• Assigned task
Reproduce the part of the opinion piece on global warming that opens with the words containing "Yet as we enter" and closes with "Clean Air Act.".

• Source document
========================

    Yet as we enter the worst recession for decades, our MPs while away their time prattling in sanctimonious unanimity about the need to fight global warming.

    It is small consolation that Britain is not alone in its plight. One of the few specific policy commitments made by would-be president Obama is that he will support last year's ruling by the Supreme Court that the US Environmental Protection Agency should treat CO2 as a "pollutant" under the Clean Air Act.

    The gas that no plant can survive without, and hence all higher forms of life depend on, would be regulated as if it were as dangerous as arsenic or sulphuric acid.

    Senator Obama also supports a US version of the EU's "carbon trading" scheme, costed at hundreds of biliions of dollars. It seems the global warming scare may soon become as crippling to the world's richest economy as anything our own politicians are hell-bent on imposing here.

    Yet last week, as reported on the admirable Watts Up With That website, nearly 180 places in the US, from Alaska to Alabama, have just recorded their coldest October temperatures or heaviest October snowfalls on record, based on figures from the National Climate Data Center.

    Declining global temperatures continue to make a mockery of those computer model projections on which the whole global warming scare is based.

    As I have asked before, has there ever in history been such a collective flight from reality?

    The BBC keeps the asbestos scare flying

    Just as bad as the Brand-Ross scandal in revealing the moral corruption of the BBC has been its eagerness in recent years to promote every kind of fashionable "scare".
========================
[Lens distortion estimation data]
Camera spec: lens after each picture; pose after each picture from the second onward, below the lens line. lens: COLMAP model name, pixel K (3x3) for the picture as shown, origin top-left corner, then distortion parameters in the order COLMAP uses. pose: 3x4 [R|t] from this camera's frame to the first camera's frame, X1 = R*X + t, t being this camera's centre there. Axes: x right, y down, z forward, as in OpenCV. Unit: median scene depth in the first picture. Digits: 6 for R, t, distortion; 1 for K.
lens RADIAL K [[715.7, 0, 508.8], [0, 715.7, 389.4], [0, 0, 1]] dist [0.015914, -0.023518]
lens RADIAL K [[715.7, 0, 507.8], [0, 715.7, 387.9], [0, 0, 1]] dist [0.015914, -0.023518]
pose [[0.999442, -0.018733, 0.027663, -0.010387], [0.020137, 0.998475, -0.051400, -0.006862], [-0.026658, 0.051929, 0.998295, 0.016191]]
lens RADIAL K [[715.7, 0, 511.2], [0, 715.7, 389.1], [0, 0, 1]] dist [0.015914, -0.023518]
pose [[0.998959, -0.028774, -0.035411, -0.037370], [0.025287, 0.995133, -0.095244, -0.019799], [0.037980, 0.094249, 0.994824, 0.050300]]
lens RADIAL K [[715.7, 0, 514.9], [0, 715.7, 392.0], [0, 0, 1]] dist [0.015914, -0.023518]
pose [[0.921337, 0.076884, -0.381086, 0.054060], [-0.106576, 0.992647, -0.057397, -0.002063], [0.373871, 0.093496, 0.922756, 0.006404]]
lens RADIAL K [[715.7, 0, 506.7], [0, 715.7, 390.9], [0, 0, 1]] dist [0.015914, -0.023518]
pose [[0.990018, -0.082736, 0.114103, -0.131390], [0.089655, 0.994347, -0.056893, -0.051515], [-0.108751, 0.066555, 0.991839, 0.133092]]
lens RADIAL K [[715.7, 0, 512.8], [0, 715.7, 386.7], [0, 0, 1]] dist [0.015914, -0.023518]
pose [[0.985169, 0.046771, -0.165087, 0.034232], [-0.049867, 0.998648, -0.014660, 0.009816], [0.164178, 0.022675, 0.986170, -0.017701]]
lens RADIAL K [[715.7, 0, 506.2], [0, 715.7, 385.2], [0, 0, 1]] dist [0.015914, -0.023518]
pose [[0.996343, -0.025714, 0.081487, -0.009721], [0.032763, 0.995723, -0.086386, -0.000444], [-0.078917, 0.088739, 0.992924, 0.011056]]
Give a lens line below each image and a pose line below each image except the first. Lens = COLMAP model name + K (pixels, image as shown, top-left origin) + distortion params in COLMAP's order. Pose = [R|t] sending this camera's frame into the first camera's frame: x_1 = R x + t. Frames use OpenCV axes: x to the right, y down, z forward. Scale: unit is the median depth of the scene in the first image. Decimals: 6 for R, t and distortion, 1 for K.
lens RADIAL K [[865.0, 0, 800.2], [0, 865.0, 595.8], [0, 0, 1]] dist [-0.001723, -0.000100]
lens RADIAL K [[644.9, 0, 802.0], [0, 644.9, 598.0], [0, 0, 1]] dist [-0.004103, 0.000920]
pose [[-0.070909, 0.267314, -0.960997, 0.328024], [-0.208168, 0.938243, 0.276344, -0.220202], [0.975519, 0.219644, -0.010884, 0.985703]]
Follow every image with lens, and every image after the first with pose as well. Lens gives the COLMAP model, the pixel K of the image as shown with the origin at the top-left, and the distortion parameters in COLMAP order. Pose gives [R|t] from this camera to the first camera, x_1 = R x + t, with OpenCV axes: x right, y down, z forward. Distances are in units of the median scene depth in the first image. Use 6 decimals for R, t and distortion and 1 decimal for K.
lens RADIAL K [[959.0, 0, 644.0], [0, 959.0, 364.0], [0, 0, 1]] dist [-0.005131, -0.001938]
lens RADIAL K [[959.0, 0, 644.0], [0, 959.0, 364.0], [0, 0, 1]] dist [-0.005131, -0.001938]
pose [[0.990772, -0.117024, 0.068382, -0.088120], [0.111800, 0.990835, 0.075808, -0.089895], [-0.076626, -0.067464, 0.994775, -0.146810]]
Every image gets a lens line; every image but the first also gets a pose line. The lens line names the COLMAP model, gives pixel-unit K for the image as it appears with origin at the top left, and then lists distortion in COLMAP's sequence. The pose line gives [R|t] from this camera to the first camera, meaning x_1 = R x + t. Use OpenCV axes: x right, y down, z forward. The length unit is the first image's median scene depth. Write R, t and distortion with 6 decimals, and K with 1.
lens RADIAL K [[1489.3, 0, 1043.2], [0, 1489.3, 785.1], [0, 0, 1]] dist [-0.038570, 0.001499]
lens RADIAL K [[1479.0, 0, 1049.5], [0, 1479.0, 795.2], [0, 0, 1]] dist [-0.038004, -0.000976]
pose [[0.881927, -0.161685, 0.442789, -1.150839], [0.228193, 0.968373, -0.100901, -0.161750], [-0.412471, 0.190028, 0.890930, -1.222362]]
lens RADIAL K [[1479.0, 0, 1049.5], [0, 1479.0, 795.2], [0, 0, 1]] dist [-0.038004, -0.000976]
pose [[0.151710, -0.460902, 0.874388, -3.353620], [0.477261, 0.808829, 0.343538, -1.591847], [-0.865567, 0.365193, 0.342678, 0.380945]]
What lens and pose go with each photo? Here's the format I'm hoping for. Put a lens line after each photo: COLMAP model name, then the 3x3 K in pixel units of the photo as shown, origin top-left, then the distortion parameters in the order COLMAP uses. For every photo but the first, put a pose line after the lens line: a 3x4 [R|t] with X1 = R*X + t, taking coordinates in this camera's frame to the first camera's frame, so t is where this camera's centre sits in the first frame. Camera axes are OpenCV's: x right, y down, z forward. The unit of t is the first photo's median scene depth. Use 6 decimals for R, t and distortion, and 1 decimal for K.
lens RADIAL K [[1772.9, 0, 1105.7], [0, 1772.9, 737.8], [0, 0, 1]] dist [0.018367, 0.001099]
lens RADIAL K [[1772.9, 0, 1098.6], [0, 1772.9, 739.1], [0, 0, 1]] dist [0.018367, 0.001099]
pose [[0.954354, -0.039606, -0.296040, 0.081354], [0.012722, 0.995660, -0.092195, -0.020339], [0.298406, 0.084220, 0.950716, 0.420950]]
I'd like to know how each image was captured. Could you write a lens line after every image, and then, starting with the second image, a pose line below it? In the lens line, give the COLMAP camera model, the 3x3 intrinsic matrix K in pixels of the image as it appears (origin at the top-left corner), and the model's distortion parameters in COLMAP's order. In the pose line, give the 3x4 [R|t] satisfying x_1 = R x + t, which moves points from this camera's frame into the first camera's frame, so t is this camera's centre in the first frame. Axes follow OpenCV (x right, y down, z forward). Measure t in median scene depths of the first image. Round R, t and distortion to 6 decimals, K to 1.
========================
• Answer to this exercise
Yet as we enter the worst recession for decades, our MPs while away their time prattling in sanctimonious unanimity about the need to fight global warming.

    It is small consolation that Britain is not alone in its plight. One of the few specific policy commitments made by would-be president Obama is that he will support last year's ruling by the Supreme Court that the US Environmental Protection Agency should treat CO2 as a "pollutant" under the Clean Air Act.